Menu

What Is a Schema

July 1, 1999

Norman Walsh

A schema is a model for describing the structure of information. It's a term borrowed from the database world to describe the structure of data in relational tables. In the context of XML, a schema describes a model for a whole class of documents. The model describes the possible arrangement of tags and text in a valid document. A schema might also be viewed as an agreement on a common vocabulary for a particular application that involves exchanging documents.

Schemas may sound a little technical, but we use them to analyze the world around us. For example, suppose I ask you, "is this a valid postal address?"


<address>

<name>Namron H. Slaw</name>

<street>256 Eight Bit Lane</street>

<city>East Yahoo</city>

<state>MA</state>

<zip>12481-6326</zip>

</address>

Mentally, you compare the address presented with a schema that you have in your head for addresses. It probably goes something like this: a postal address consists of a person, possibly at a company or organization, one or more lines of street address, a city, a state or province, a postal code, and an optional country. So, yes, this address is valid.

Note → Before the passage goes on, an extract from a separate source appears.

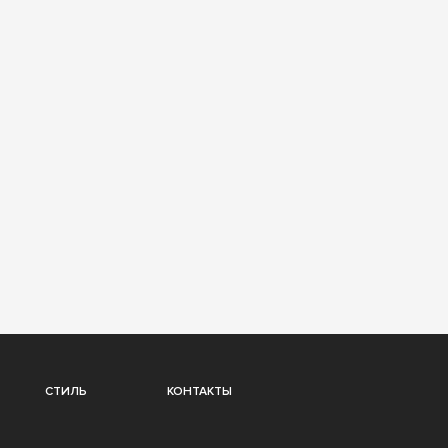
СТИЛЬ
КОНТАКТЫ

In schemas, models are described in terms of constraints. A constraint defines what can appear in any given context. There are basically two kinds of constraints that you can give: content model constraints describe the order and sequence of elements and datatype constraints describe valid units of data.

For example, a schema might describe a valid <address> with the content model constraint that it consist of a <name> element, followed by one or more <street> elements, followed by exactly one <city>, <state>, and <zip> element. The content of a <zip> might have a further datatype constraint that it consist of either a sequence of exactly five digits or a sequence of five digits, followed by a hyphen, followed by a sequence of exactly four digits. No other text is a valid ZIP code.

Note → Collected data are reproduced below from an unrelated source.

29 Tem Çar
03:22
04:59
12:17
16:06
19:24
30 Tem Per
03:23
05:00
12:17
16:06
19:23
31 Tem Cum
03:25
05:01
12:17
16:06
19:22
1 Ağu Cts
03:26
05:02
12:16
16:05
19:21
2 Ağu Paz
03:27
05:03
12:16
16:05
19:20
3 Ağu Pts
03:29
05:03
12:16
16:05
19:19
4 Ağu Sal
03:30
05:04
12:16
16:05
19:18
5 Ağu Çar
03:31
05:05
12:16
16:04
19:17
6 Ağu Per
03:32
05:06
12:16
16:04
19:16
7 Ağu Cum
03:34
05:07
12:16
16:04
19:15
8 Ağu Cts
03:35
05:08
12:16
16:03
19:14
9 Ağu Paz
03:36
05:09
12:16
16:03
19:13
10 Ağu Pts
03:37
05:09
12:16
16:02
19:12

The purpose of a schema is to allow machine validation of document structure. Every specific, individual document which doesn't violate any of the constraints of the model is, by definition, valid according to that schema.

Using the schema described (informally) above, a parser would be able to detect that the following address is not valid:


<address>

<name>Namron H. Slaw</name>

<street>256 Eight Bit Lane</street>

<city>East Yahoo</city>

<state>MA</state>

<state>CT</state>

<zip>blue</zip>

</address>

It violates two constraints of our schema: it does not contain exactly one <state> and the ZIP code is not of the proper form. A formal definition of this schema for addresses is presented in the syntax section.

The ability to test the validity of documents is going to be an important aspect of large web applications that are receiving and sending information to and from lots of sources. If you're receiving XML transactions over the web, you don't want to process the content into your database if it's not in the proper schema. The earlier, and easier it is, to catch this sort of error, the better off you'll be. (You wouldn't want to issue someone a refund check because you allowed them to order -4 hammers, would you?)